YOUR ASSIGNMENT
Within the material below, how many lines include "none"? Answer with the count only.

SOURCE MATERIAL

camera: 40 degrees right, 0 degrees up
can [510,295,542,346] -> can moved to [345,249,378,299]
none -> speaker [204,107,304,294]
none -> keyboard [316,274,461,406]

THE ANSWER
2